Newb question about track wiring

Discussion in 'HO Scale Model Trains' started by Dorkmaster Flek, Jan 9, 2007.

  1. I'm just getting started in HO scale stuff, but previously I setup O27 scale layouts with our family around Christmas, that sort of thing. The O27 track was easy to wire because we had those metal connectors that clip on the bottom of a piece of track and they have those two connectors for the wires where you push them down, insert the end of the wire and it pinches them in place when you let them go. But HO track is not quite as simple it seems. I'm sold on the Flex Track stuff, it looks great and everybody seems to use it quite a bit and is very happy with it. My question is how do you actually connect the wires to the track? :p I've seen people discuss soldering the feeder wires to the metal track joiners, but what about the rails themselves? Are there any sort of connectors specifically designed for hooking up wires to the track like those O27 ones? Looks/realism isn't a primary concern of mine (at least not yet), ease of use/installation is more important so I don't care if they're ugly. :)
  2. LongIslandTom

    LongIslandTom Member

    You can just buy these:


    Atlas makes those.

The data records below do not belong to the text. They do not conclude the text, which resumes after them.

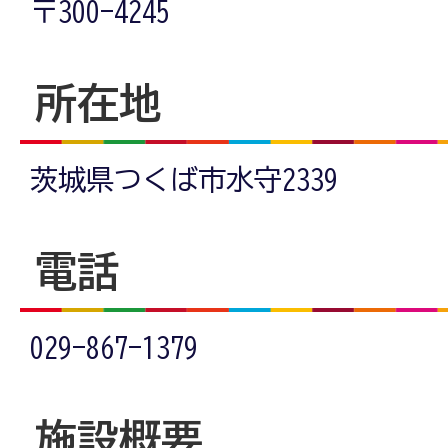
〒300-4245
所在地
茨城県つくば市水守2339
電話
029-867-1379
施設概要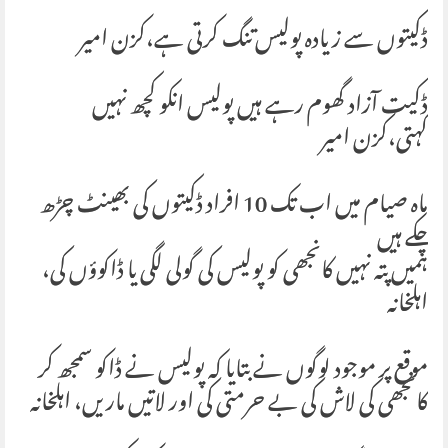
ڈکیتوں سے زیادہ پولیس تنگ کرتی ہے،کزن امیر
ڈکیت آزاد گھوم رہے ہیں پولیس انکو کچھ نہیں
کہتی،کزن امیر
ماہ صیام میں اب تک 10 افراد ڈکیتوں کی بھینٹ چڑھ
چکے ہیں
ہمیں پتہ نہیں کانجھی کو پولیس کی گولی لگی یا ڈاکوؤں کی،
اہلخانہ
موقع پر موجود لوگوں نے بتایا کہ پولیس نے ڈاکو سمجھ کر
کانجھی کی لاش کی بے حرمتی کی اور لاتیں ماریں، اہلخانہ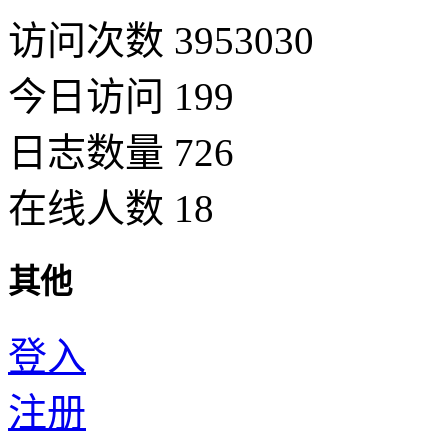
访问次数 3953030
今日访问 199
日志数量 726
在线人数 18
其他
登入
注册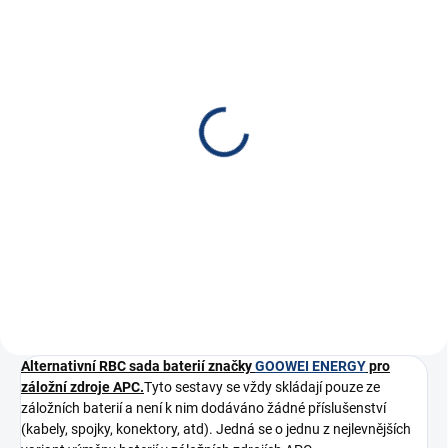
SKLADEM
Faston redukce 6,3/4,8
7 Kč
5,79 Kč bez DPH
Do košíku
Redukce faston 6,3/4,8
Alternativní RBC sada baterií značky
GOOWEI ENERGY
pro
záložní zdroje APC.
Tyto sestavy se vždy skládají pouze ze
záložních baterií a není k nim dodáváno žádné příslušenství
(kabely, spojky, konektory, atd). Jedná se o jednu z nejlevnějších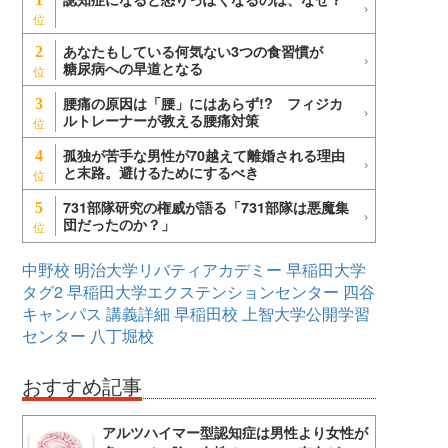
あなたもしている何気ない3つの食習慣が
2
糖尿病への早道となる
腰痛の原因は「腰」にはあらず!? フィジカ
3
ルトレーナーが教える腰痛対策
孤独が苦手な男性が70越えて離婚される理由
4
と末路。避けるためにするべき
731部隊研究の権威が語る「731部隊は悪魔集
5
団だったのか？」
中野校
明治大学リバティアカデミー
早稲田大学
タグ2
早稲田大学エクステンションセンター
四谷
キャンパス
講義詳細
早稲田校
上智大学公開学習
センター
八丁堀校
おすすめ記事
アルツハイマー型認知症は男性より女性が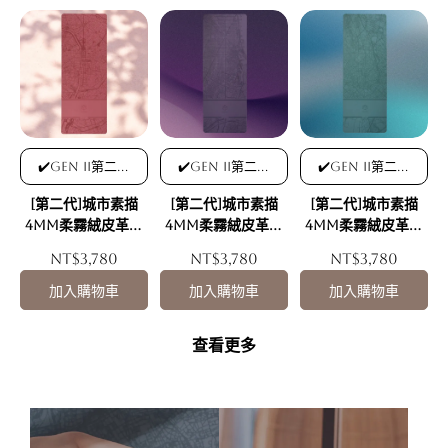
✔️Gen II第二代
✔️Gen II第二代
✔️Gen II第二代
柔霧絨皮革表層
柔霧絨皮革表層
柔霧絨皮革表層
[第二代]城市素描
[第二代]城市素描
[第二代]城市素描
✔️可降解柔霧絨
✔️可降解柔霧絨
✔️可降解柔霧絨
素皮革，特殊耐
素皮革，特殊耐
素皮革，特殊耐
4mm柔霧絨皮革天
4mm柔霧絨皮革天
4mm柔霧絨皮革天
磨霧砂手感，乾
磨霧砂手感，乾
磨霧砂手感，乾
然橡膠瑜珈墊 晨曦
然橡膠瑜珈墊 璀璨
然橡膠瑜珈墊 文藝
NT$3,780
NT$3,780
NT$3,780
濕超止滑
濕超止滑
濕超止滑
巴黎
巴塞隆納
復興米蘭
(Glamorous
(Renaissance
加入購物車
加入購物車
加入購物車
Barcelona)
Milano)
查看更多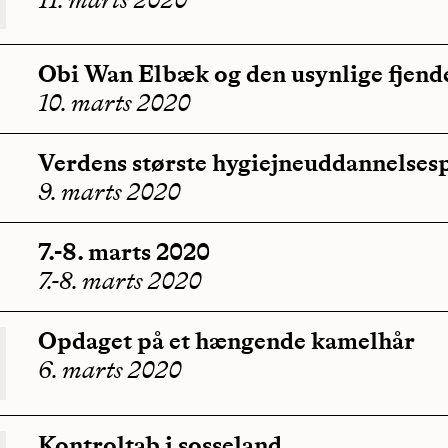
Obi Wan Elbæk og den usynlige fjend
10. marts 2020
Verdens største hygiejneuddannelses
9. marts 2020
7.-8. marts 2020
7.-8. marts 2020
Opdaget på et hængende kamelhår
6. marts 2020
Kontroltab i sosseland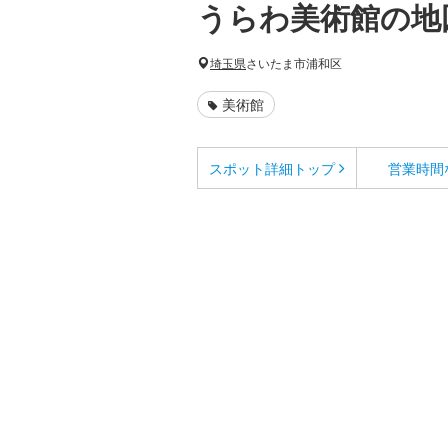
うらわ美術館の地
埼玉県
さいたま市浦和区
美術館
スポット詳細
トップ
営業時間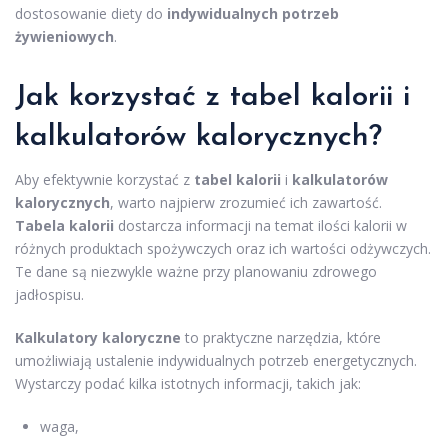
dostosowanie diety do
indywidualnych potrzeb
żywieniowych
.
Jak korzystać z tabel kalorii i
kalkulatorów kalorycznych?
Aby efektywnie korzystać z
tabel kalorii
i
kalkulatorów
kalorycznych
, warto najpierw zrozumieć ich zawartość.
Tabela kalorii
dostarcza informacji na temat ilości kalorii w
różnych produktach spożywczych oraz ich wartości odżywczych.
Te dane są niezwykle ważne przy planowaniu zdrowego
jadłospisu.
Kalkulatory kaloryczne
to praktyczne narzędzia, które
umożliwiają ustalenie indywidualnych potrzeb energetycznych.
Wystarczy podać kilka istotnych informacji, takich jak:
waga,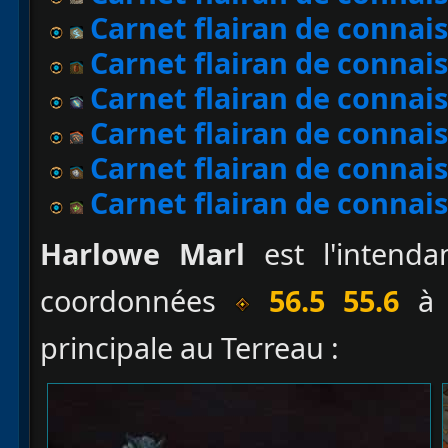
Carnet flairan de connais
Carnet flairan de connais
Carnet flairan de conna
Carnet flairan de conna
Carnet flairan de conna
Carnet flairan de connais
Harlowe Marl
est l'intenda
coordonnées
56.5 55.6
à l
principale au Terreau :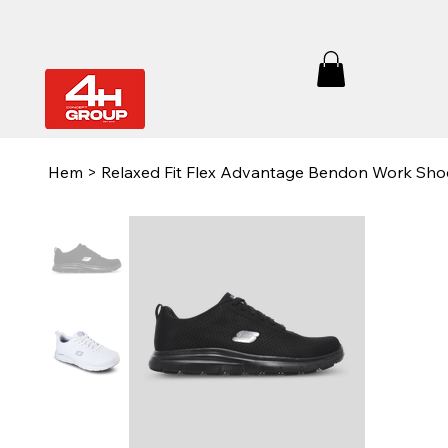
Hem
>
Relaxed Fit Flex Advantage Bendon Work Sho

They are terminal joiners. Hope this helps!
  3. jetrock

    jetrock Member

    Normally when one doesn't use the terminal joiners, or the Atlas terminal strip which has screw connectors to connect power to the track, wires are soldered directly to the rail--ideally once every few feet, in order to ensure good electrical connection. It takes a little practice to avoid melting the ties sometimes. The terminal joiners are probably your best bet.
  4. That is precisely what I need! From the picture, it looks like you connect two pieces of track using the joiners, which also provides the power?
  5. LongIslandTom

    LongIslandTom Member

    Yep! :thumb:
  6. Awesome, and I'm guessing the other ends of the wires are just ends that can be connected/soldered to whatever power source you have, correct? Also, what gauge is the wire for these connectors? Is it thick enough to be connected to a power supply, or should it be connected to a main bus wire?

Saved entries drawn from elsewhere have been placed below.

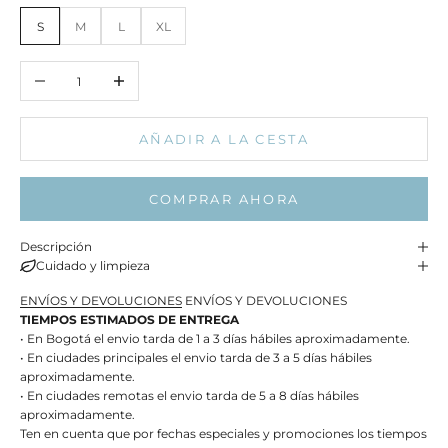
S
M
L
XL
Reducir cantidad
Aumentar cantidad
AÑADIR A LA CESTA
COMPRAR AHORA
Descripción
Cuidado y limpieza
ENVÍOS Y DEVOLUCIONES
ENVÍOS Y DEVOLUCIONES
TIEMPOS ESTIMADOS DE ENTREGA
• En Bogotá el envio tarda de 1 a 3 días hábiles aproximadamente.
• En ciudades principales el envio tarda de 3 a 5 días hábiles
aproximadamente.
• En ciudades remotas el envio tarda de 5 a 8 días hábiles
aproximadamente.
Ten en cuenta que por fechas especiales y promociones los tiempos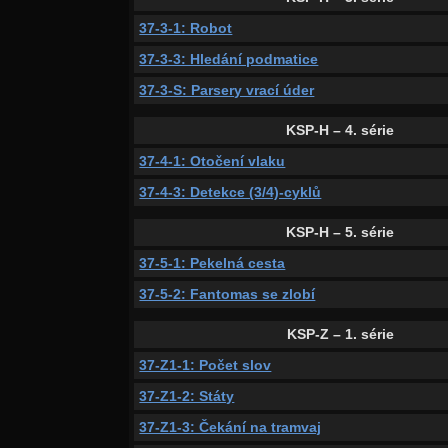
37-3-1: Robot
37-3-3: Hledání podmatice
37-3-S: Parsery vrací úder
KSP-H – 4. série
37-4-1: Otočení vlaku
37-4-3: Detekce (3/4)-cyklů
KSP-H – 5. série
37-5-1: Pekelná cesta
37-5-2: Fantomas se zlobí
KSP-Z – 1. série
37-Z1-1: Počet slov
37-Z1-2: Státy
37-Z1-3: Čekání na tramvaj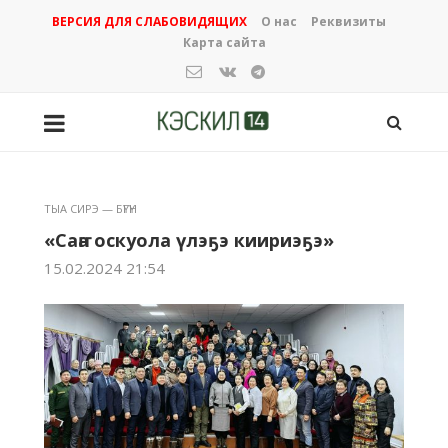
ВЕРСИЯ ДЛЯ СЛАБОВИДЯЩИХ
О нас
Реквизиты
Карта сайта
ТЫА СИРЭ — БҮГҮН
«Саҥа оскуола үлэҕэ киириэҕэ»
15.02.2024 21:54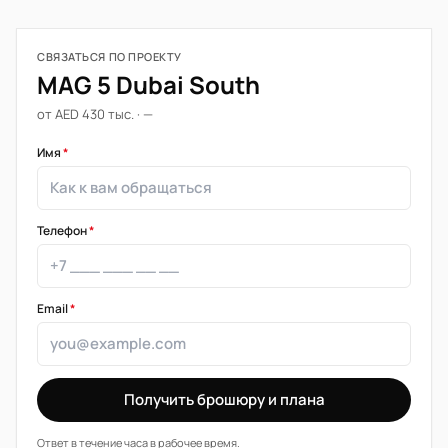
СВЯЗАТЬСЯ ПО ПРОЕКТУ
MAG 5 Dubai South
от AED 430 тыс. · —
Имя
*
Телефон
*
Email
*
Получить брошюру и плана
Ответ в течение часа в рабочее время.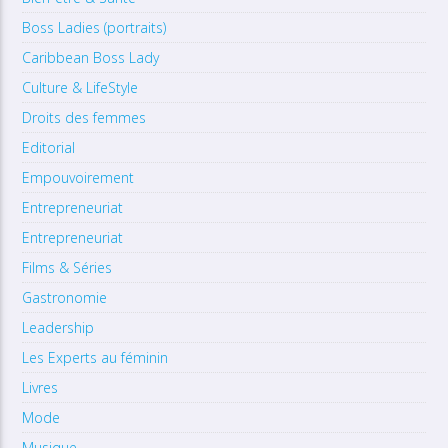
Boss Ladies (portraits)
Caribbean Boss Lady
Culture & LifeStyle
Droits des femmes
Editorial
Empouvoirement
Entrepreneuriat
Entrepreneuriat
Films & Séries
Gastronomie
Leadership
Les Experts au féminin
Livres
Mode
Musique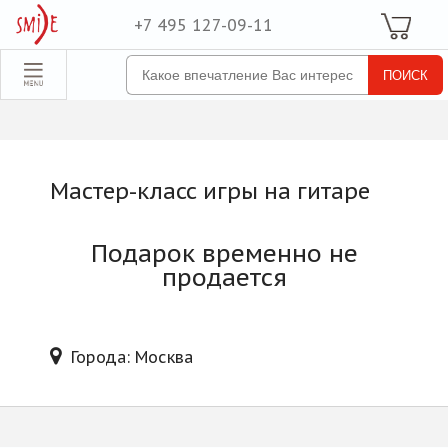
+7 495 127-09-11
Ваша Корзина
Для неё
обрать набор
Все наборы
Для него
Мастер-класс игры на гитаре
Для двоих
Экстрим
Подарок временно не
SPA
продается
По поводу
ля компании
Города: Москва
товые наборы
рпоративные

    Oh, another question I just thought of. Can these clips be applied on a single rail only in certain sections with Flex Track, if needed? My situation would be with a block detection unit, specifically Digitrax's BDL168. In this situation (and also when using common rail wiring), I have an electrically isolated section of track with one rail being the common power line and the other rail is subdivided into multiple detection sections. This means I have the rail cut multiple times on one side, but not the other. Can Flex Track be bent so that you can cut in one spot on a single rail and insert one of these joiners in that particular spot? If so, I'm golden. :D
  7. Russ Bellinis

    Russ Bellinis Active Member

    The answers to these last questions is yes. I personally prefer to use rail joiners only to make mechanical connections to the rails, and actually solder the drop wires to the outside of the rail itself. Flex track does not have the cut away ties like sectional track has at each end, so you need to shave off the spike detail and tie plates on the last couple of ties at any joint to install the rail joiners. The rail joiners also work better on straight sections of track. There is a tendency for the rail to want to kink when you make the connection in the middle of a curve. It isn't a big problem to catch and solve, just be aware as you are laying your track.
  8. NYNH&H

    NYNH&H Member

    The standard method is to soder #20-#24 wire to the outside of the rail. This is not hard, and the worst thing that can happen is you melt a tie or two. For the BDL168, you should wire all of the blocks direct home, and gap both rails. You should solder the #20-#24 wire to the outside of each peice of rail, as rail joiners are horrible conductors of electricity, and then solder those feeders, no more than 6" long, to a bus, which should be made out of 18 guage wire. Then, you can run one bus for each block back to a wiring panel, where you can have your BDL168. Check out, although realize that the BDL168 wiring can be much thinner, as you will only have one train per block with detection.
  9. Triplex

    Triplex Active Member

    Though this discussion hasn't really led to this yet, there's a concern if you're used to O27. With 3-rail track, there's no possible arrangement that can produce a short circuit. With 2-rail, there are several. This is where electrical gapping becomes essential.
  10. NYNH&H

    NYNH&H Member

    Yeah, basically no reversing loops unless you want to add a reversing module to your DCC system.